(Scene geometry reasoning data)

+---+

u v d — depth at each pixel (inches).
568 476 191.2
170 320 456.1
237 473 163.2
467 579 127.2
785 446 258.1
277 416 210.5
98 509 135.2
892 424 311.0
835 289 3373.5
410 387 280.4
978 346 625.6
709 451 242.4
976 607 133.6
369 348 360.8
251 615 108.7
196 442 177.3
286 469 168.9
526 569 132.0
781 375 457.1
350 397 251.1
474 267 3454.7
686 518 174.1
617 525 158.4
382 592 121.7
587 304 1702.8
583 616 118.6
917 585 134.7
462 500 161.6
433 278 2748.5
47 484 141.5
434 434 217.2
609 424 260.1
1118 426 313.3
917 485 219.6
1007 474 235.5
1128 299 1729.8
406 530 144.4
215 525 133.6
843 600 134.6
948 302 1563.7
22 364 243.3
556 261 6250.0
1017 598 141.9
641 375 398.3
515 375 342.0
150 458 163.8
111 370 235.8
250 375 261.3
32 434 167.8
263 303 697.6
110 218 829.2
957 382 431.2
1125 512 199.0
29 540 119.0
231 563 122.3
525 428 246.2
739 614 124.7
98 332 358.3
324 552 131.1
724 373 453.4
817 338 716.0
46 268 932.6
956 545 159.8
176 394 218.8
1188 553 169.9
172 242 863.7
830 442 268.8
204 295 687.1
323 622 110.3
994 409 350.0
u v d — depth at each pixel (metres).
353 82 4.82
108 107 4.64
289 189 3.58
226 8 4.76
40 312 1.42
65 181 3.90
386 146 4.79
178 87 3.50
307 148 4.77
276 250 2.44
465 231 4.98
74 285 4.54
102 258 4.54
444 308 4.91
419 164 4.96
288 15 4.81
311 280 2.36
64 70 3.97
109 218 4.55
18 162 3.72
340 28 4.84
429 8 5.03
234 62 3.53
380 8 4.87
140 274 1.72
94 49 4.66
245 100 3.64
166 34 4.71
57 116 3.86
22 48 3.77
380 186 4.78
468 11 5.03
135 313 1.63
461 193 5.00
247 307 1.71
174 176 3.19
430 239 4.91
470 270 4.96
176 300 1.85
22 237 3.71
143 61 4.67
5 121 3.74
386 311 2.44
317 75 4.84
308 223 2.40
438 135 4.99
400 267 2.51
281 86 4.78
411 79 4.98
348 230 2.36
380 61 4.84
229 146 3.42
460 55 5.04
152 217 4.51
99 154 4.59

+---+

▸ **Task description**: Give back all of the entries above, unchanged in every word.

▸ **Solution**:
u v d — depth at each pixel (inches).
568 476 191.2
170 320 456.1
237 473 163.2
467 579 127.2
785 446 258.1
277 416 210.5
98 509 135.2
892 424 311.0
835 289 3373.5
410 387 280.4
978 346 625.6
709 451 242.4
976 607 133.6
369 348 360.8
251 615 108.7
196 442 177.3
286 469 168.9
526 569 132.0
781 375 457.1
350 397 251.1
474 267 3454.7
686 518 174.1
617 525 158.4
382 592 121.7
587 304 1702.8
583 616 118.6
917 585 134.7
462 500 161.6
433 278 2748.5
47 484 141.5
434 434 217.2
609 424 260.1
1118 426 313.3
917 485 219.6
1007 474 235.5
1128 299 1729.8
406 530 144.4
215 525 133.6
843 600 134.6
948 302 1563.7
22 364 243.3
556 261 6250.0
1017 598 141.9
641 375 398.3
515 375 342.0
150 458 163.8
111 370 235.8
250 375 261.3
32 434 167.8
263 303 697.6
110 218 829.2
957 382 431.2
1125 512 199.0
29 540 119.0
231 563 122.3
525 428 246.2
739 614 124.7
98 332 358.3
324 552 131.1
724 373 453.4
817 338 716.0
46 268 932.6
956 545 159.8
176 394 218.8
1188 553 169.9
172 242 863.7
830 442 268.8
204 295 687.1
323 622 110.3
994 409 350.0
u v d — depth at each pixel (metres).
353 82 4.82
108 107 4.64
289 189 3.58
226 8 4.76
40 312 1.42
65 181 3.90
386 146 4.79
178 87 3.50
307 148 4.77
276 250 2.44
465 231 4.98
74 285 4.54
102 258 4.54
444 308 4.91
419 164 4.96
288 15 4.81
311 280 2.36
64 70 3.97
109 218 4.55
18 162 3.72
340 28 4.84
429 8 5.03
234 62 3.53
380 8 4.87
140 274 1.72
94 49 4.66
245 100 3.64
166 34 4.71
57 116 3.86
22 48 3.77
380 186 4.78
468 11 5.03
135 313 1.63
461 193 5.00
247 307 1.71
174 176 3.19
430 239 4.91
470 270 4.96
176 300 1.85
22 237 3.71
143 61 4.67
5 121 3.74
386 311 2.44
317 75 4.84
308 223 2.40
438 135 4.99
400 267 2.51
281 86 4.78
411 79 4.98
348 230 2.36
380 61 4.84
229 146 3.42
460 55 5.04
152 217 4.51
99 154 4.59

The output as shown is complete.